俺は扉の辺りに目を凝らしてみるが、何度目を瞬かせてもやはり何も無い。
「普通の奴には見えねぇっつったろ。今のは気づいて欲しくて、わざと扉を開け閉めしたみてぇだ。精霊は隙間さえあれば自由に出入り出来るからな。」
うーん、にわかに信じ難い話だ。だが、魔法というものもあればそういう事もをあるのかもしれない。

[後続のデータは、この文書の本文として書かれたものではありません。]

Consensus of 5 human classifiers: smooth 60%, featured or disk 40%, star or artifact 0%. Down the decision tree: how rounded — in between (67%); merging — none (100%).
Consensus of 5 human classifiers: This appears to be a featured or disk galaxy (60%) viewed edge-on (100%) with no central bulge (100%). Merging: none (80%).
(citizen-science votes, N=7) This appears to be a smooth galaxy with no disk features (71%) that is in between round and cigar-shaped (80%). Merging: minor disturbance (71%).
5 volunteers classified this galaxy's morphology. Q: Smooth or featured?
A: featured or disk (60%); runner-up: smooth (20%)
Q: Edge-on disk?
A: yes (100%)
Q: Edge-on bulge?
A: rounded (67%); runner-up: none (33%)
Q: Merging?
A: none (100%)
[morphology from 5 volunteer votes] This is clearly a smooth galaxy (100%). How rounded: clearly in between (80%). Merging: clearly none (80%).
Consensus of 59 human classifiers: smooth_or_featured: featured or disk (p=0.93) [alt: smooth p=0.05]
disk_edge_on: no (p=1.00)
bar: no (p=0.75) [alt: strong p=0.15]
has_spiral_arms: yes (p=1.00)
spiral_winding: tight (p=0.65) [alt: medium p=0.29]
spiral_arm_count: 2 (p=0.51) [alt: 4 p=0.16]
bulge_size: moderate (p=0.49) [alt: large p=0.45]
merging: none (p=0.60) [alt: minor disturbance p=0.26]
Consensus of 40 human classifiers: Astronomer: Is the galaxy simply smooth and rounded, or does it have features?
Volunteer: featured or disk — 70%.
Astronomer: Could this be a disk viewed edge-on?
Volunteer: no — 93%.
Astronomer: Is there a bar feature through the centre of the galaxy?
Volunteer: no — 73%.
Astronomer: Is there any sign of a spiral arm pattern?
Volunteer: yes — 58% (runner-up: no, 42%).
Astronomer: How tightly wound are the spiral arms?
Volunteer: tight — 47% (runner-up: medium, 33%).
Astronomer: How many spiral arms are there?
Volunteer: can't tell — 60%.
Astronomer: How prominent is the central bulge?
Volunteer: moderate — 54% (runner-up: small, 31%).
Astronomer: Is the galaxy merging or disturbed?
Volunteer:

「それでヒガさん、その精霊が此処に来たのには何か理由があるのですよね。」
「察しが良いなバク、その通りみてぇだ。話を聞いてくるから、ちーとばかし待っとけ。」
ヒガさんは虚空に再び目をやると、本当に誰かと会話するように何度か頷いたり、笑ったりした後、酒を注文した。
「ちょっと待て。何、自然に酒を注文してんだ。」
「出陣前の景気付けだ。」
「出陣前?」
注文した酒を早速一杯飲み干すと、ヒガさんは話を続ける。
「ああ、この寒さの原因は山ん中に放たれた魔物どもの攻撃によって、精霊の王様とやらが弱ってるのが原因らしい。」
「精霊の王様って何だ?」
また新しい言葉が出て来て戸惑う。
精霊にも魔物の統率個体の様なものが居るのだろうか。
「さぁな、この精霊が言うには自分は王様の使いらしい。」
「さぁなって、そんないい加減な。」
「兎に角、その魔物どもの掃討をしないと此処の温泉の復活は無いそうだ。」
「魔物の掃討⁈…無理だろそれ。」
山がどれだけ広いと思ってるんだ。
いくら能力があっても、何ヶ月、何年掛かるか分からないぞ。
「話は最後まで聞け坊主。厄介なのは坊主たちが倒してきた大型の魔物どもらしい。そいつらが好き勝手暴れて、自分に都合の良い環境を作ってるんだとよ。」
都合の良い環境という事は、あの氷魔法を使う魔物には元々都合の悪い環境だったって事だろうか。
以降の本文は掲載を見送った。